§ **Description of the task**:
There is one span to output from the data below: the lines starting at the line with "book (no. 1 from left)" and ending at the line with "PurpleColouredStandingLamp 683, 390". Output it exactly, ends included, nothing more.

Object correspondence data:
+--
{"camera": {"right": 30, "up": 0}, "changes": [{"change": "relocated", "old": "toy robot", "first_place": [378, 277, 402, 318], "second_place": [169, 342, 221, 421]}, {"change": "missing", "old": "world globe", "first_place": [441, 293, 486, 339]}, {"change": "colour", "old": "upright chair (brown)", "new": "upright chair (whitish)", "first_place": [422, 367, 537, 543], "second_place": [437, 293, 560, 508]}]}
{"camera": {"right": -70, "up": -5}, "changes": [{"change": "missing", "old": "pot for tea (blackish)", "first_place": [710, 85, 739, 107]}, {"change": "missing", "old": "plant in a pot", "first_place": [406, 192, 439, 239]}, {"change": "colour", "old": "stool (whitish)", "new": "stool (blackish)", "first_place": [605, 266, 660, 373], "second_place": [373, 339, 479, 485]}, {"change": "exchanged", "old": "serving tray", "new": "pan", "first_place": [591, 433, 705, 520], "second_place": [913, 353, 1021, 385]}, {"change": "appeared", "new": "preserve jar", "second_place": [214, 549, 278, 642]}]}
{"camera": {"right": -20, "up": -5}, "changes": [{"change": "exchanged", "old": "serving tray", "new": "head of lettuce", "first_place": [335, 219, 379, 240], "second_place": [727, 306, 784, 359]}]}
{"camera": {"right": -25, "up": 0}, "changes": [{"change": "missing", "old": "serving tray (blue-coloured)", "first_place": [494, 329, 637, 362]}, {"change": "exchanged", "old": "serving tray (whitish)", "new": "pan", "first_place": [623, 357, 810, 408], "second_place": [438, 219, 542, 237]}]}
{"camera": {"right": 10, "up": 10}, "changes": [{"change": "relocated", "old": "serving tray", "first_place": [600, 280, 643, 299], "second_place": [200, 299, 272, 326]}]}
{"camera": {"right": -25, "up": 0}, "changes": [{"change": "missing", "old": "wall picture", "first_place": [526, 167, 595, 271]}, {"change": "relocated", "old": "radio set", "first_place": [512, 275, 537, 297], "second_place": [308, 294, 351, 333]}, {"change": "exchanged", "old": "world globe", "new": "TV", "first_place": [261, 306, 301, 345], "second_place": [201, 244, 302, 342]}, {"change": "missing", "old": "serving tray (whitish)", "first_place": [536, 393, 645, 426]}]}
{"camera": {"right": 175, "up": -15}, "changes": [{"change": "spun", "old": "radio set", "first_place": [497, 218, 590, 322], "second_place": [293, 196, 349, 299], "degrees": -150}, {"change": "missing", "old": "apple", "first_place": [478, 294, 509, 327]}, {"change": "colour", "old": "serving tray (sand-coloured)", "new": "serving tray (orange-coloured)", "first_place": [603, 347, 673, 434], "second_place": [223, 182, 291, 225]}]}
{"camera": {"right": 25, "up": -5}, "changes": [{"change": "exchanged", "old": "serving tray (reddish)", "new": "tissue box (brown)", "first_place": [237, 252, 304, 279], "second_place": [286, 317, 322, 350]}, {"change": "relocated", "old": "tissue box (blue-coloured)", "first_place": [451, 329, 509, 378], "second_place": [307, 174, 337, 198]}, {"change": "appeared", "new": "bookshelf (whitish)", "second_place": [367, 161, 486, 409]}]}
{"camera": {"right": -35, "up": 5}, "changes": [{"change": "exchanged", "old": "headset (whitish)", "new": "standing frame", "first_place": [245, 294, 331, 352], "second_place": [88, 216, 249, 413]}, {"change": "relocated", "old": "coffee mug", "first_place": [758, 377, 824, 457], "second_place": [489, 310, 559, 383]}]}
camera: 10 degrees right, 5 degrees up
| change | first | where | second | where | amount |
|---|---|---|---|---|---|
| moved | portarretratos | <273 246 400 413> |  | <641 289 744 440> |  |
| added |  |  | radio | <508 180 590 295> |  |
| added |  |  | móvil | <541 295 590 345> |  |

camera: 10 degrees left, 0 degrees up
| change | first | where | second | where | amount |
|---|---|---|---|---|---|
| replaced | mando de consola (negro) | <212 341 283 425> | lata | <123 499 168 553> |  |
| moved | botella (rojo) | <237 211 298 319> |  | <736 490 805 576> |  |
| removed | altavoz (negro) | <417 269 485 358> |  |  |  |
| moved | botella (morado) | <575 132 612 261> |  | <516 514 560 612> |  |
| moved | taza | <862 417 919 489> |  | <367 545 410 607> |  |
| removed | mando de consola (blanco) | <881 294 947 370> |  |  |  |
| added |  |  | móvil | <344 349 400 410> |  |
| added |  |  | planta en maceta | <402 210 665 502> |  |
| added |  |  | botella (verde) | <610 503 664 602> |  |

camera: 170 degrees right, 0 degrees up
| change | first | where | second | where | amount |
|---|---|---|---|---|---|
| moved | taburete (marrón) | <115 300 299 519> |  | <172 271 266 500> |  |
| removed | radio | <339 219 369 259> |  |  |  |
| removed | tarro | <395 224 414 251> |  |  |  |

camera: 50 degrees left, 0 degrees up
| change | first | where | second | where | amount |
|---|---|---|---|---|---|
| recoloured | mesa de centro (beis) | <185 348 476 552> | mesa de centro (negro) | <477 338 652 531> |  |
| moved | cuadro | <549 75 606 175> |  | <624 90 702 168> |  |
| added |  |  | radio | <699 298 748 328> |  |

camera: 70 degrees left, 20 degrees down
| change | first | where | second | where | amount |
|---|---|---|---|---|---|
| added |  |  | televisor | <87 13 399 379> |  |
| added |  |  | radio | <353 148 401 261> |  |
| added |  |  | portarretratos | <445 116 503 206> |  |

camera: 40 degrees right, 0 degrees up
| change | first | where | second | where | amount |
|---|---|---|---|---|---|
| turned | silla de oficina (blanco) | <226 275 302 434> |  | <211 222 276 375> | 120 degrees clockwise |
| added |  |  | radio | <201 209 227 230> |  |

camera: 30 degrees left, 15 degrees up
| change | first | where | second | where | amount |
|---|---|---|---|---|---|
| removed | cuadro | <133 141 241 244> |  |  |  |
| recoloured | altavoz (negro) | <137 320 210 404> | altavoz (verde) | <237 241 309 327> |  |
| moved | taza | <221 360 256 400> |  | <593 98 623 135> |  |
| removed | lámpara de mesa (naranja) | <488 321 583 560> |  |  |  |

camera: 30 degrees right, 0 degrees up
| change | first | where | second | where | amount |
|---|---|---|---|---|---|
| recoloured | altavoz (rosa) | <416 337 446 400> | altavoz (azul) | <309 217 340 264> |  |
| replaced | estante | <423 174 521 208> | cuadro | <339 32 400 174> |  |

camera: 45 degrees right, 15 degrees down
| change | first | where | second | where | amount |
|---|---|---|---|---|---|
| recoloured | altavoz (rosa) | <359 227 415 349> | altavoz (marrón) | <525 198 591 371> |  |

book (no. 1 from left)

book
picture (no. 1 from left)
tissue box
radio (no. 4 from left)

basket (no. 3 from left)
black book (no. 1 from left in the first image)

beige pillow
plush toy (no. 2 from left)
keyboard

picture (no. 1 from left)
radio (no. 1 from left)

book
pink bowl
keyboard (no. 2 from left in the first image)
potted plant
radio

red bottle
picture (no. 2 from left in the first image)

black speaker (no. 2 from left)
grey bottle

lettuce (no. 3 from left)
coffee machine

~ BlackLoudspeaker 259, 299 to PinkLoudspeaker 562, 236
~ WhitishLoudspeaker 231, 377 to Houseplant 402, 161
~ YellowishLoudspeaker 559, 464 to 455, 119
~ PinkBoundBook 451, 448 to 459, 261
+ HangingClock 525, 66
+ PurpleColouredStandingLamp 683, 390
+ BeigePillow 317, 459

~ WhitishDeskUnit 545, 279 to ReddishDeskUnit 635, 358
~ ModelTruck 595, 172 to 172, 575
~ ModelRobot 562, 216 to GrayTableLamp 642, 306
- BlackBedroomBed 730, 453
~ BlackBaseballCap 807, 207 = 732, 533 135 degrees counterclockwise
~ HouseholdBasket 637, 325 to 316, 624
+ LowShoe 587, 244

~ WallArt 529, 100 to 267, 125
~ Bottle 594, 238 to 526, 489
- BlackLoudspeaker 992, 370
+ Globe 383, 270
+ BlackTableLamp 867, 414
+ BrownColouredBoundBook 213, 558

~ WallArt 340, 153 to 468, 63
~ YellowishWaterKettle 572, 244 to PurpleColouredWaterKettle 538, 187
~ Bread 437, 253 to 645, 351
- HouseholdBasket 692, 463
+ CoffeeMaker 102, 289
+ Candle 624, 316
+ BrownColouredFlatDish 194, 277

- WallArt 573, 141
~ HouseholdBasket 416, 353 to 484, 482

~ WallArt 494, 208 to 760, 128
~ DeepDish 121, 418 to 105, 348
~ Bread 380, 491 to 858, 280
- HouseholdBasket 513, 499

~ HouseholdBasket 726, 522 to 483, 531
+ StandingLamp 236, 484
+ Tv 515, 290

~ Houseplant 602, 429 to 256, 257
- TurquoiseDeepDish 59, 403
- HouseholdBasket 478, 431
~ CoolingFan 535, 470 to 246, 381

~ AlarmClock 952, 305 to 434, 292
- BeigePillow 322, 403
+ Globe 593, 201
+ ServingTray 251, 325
+--
§ **Solution for this problem**:
book (no. 1 from left)

book
picture (no. 1 from left)
tissue box
radio (no. 4 from left)

basket (no. 3 from left)
black book (no. 1 from left in the first image)

beige pillow
plush toy (no. 2 from left)
keyboard

picture (no. 1 from left)
radio (no. 1 from left)

book
pink bowl
keyboard (no. 2 from left in the first image)
potted plant
radio

red bottle
picture (no. 2 from left in the first image)

black speaker (no. 2 from left)
grey bottle

lettuce (no. 3 from left)
coffee machine

~ BlackLoudspeaker 259, 299 to PinkLoudspeaker 562, 236
~ WhitishLoudspeaker 231, 377 to Houseplant 402, 161
~ YellowishLoudspeaker 559, 464 to 455, 119
~ PinkBoundBook 451, 448 to 459, 261
+ HangingClock 525, 66
+ PurpleColouredStandingLamp 683, 390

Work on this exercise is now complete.